In a deterministic program, the same input produces the same output, so you can set a breakpoint and step through. A Claude agent is a loop: the model proposes a tool call, your harness executes it, the result goes back into context, and Claude decides what to do next. The output of step three depends on the exact text returned in step two, which depends on a tool you wrote, which depends on data that changes. Two runs of the same task can diverge after the third turn.

This is why the transcript is your primary debugging artifact. You want a log that records, for every turn, the model's reasoning text, the exact tool name and JSON arguments it emitted, the raw result your tool returned, and the token counts. With that, you can scroll to the first turn where something went wrong and ask a precise question: did Claude pick the wrong tool, pass the wrong arguments, or misread a correct result? Each of those points to a different fix.

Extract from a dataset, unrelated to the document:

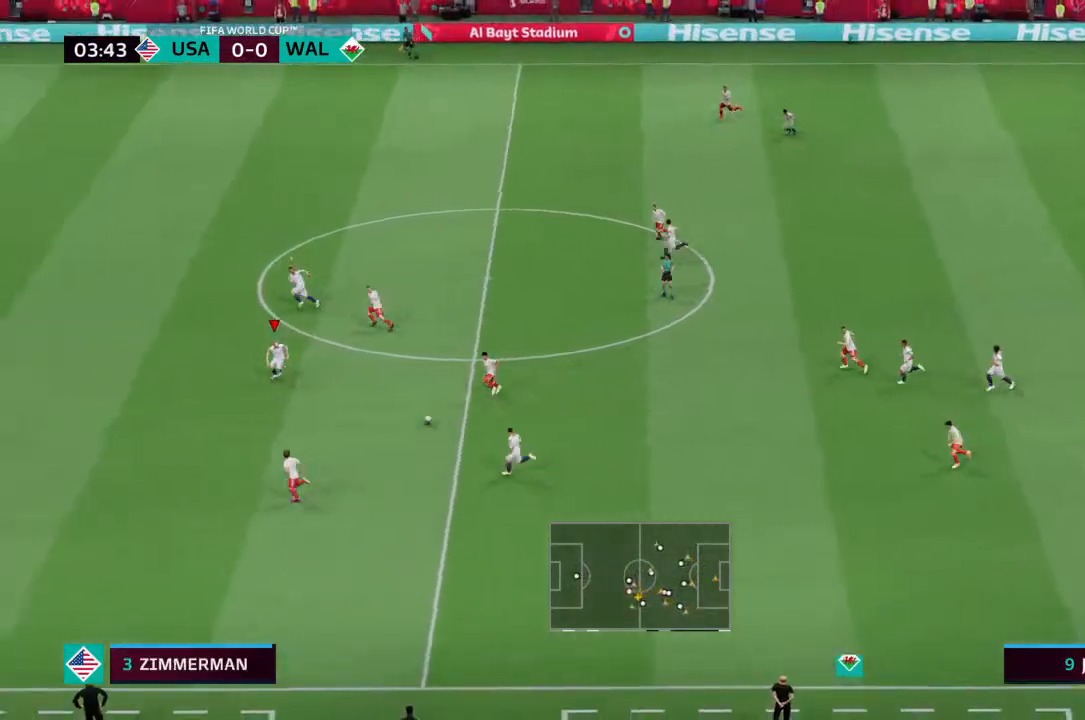
{"buttons": ["R2"], "left_stick": "down-left", "right_stick": "center", "events": [[33, "left_stick", "down-left"], [333, "R2", "down"]]}
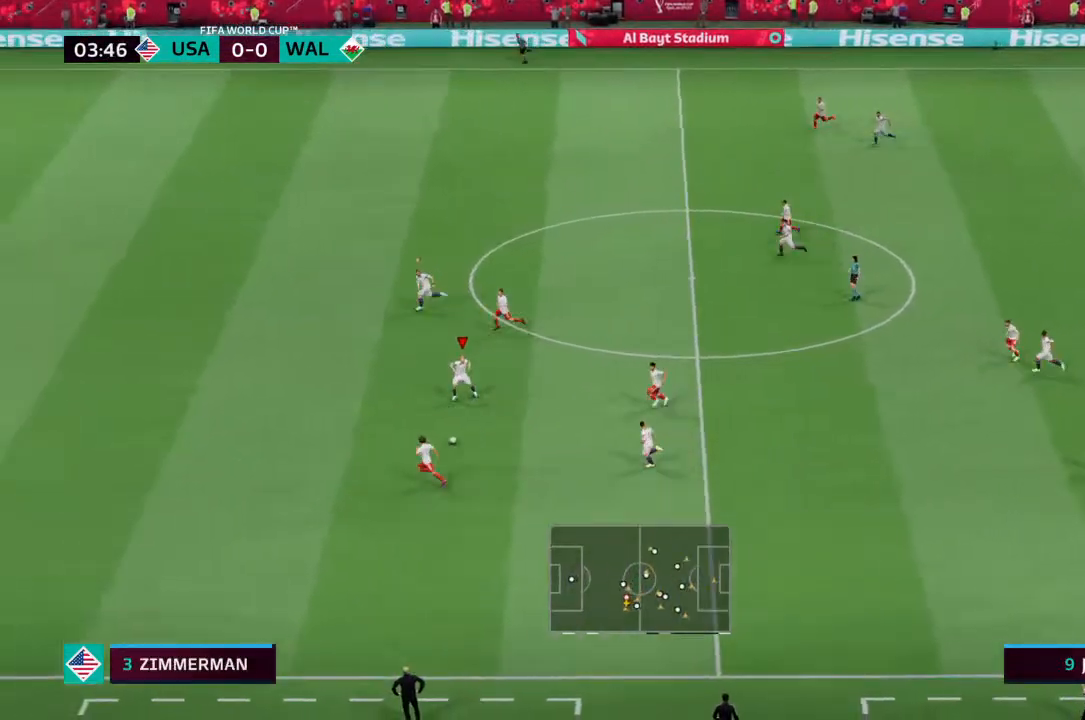
{"buttons": ["R2"], "left_stick": "left", "right_stick": "center", "events": [[300, "left_stick", "left"]]}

A useful working definition: an **agent failure mode** is a recurring pattern where the model-plus-tools loop produces an incorrect or non-terminating result for reasons that trace back to the agent's inputs — its instructions, tool schemas, or context — rather than to a single broken line of code.

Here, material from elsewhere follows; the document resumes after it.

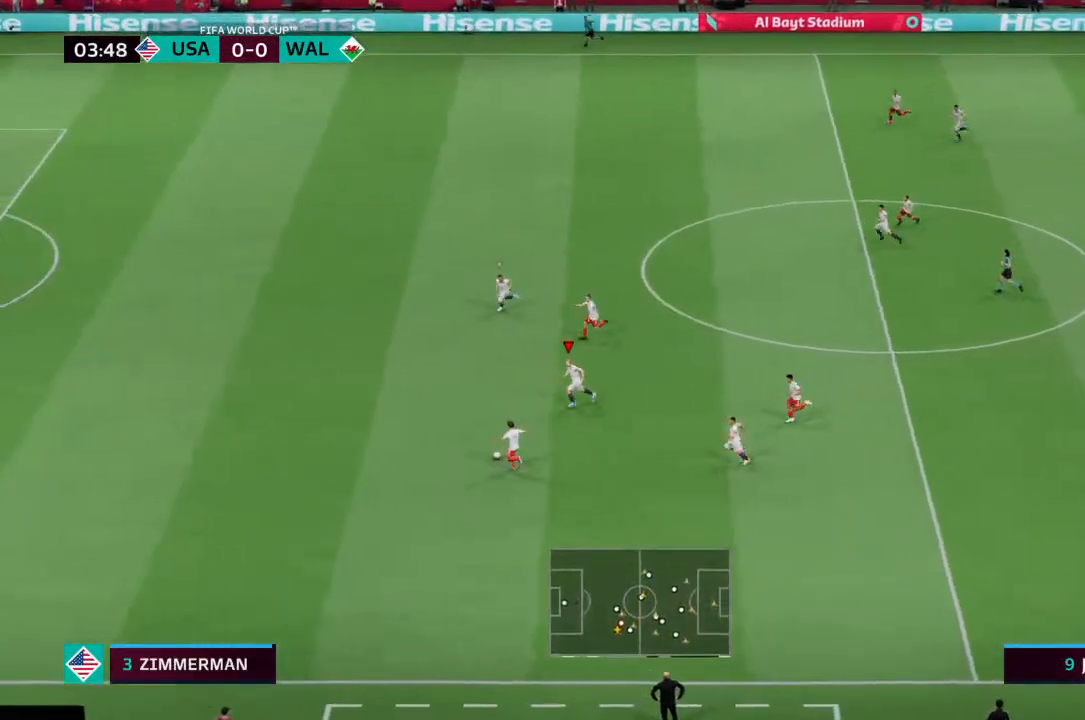
{"buttons": ["R2"], "left_stick": "left", "right_stick": "center", "events": []}
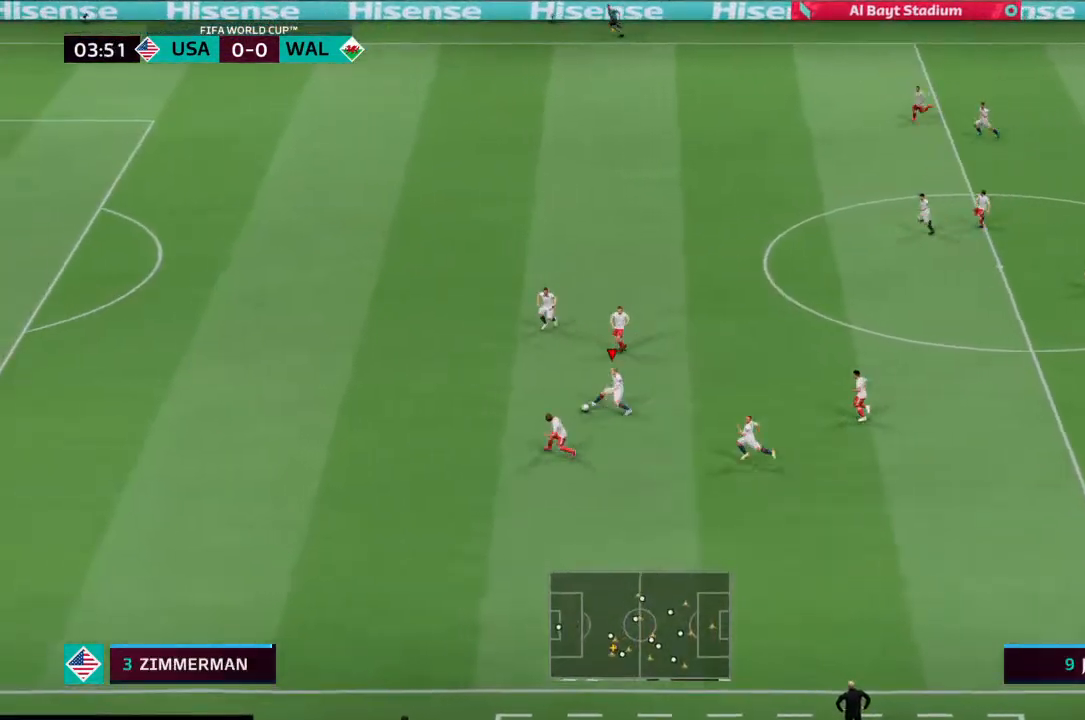
{"buttons": [], "left_stick": "left", "right_stick": "center", "events": [[367, "R2", "up"]]}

## Failure mode one: the agent gets stuck in a loop

Loops are the most visible failure and usually the easiest to root-cause. The classic version: Claude calls a search tool, the tool returns nothing useful, and instead of changing strategy it calls the same search again with a tiny variation, forever. Another version: the agent completes a write, but your tool returns a vague `{"status": "ok"}` with no confirmation of what changed, so Claude isn't convinced the work is done and tries again.

The fix is almost always on the tool side. Make tool results unambiguous and stateful: return the created record's ID, the new row count, or an explicit `already_completed: true` flag so Claude can see the step succeeded. Below is the debug loop I run when an agent won't terminate.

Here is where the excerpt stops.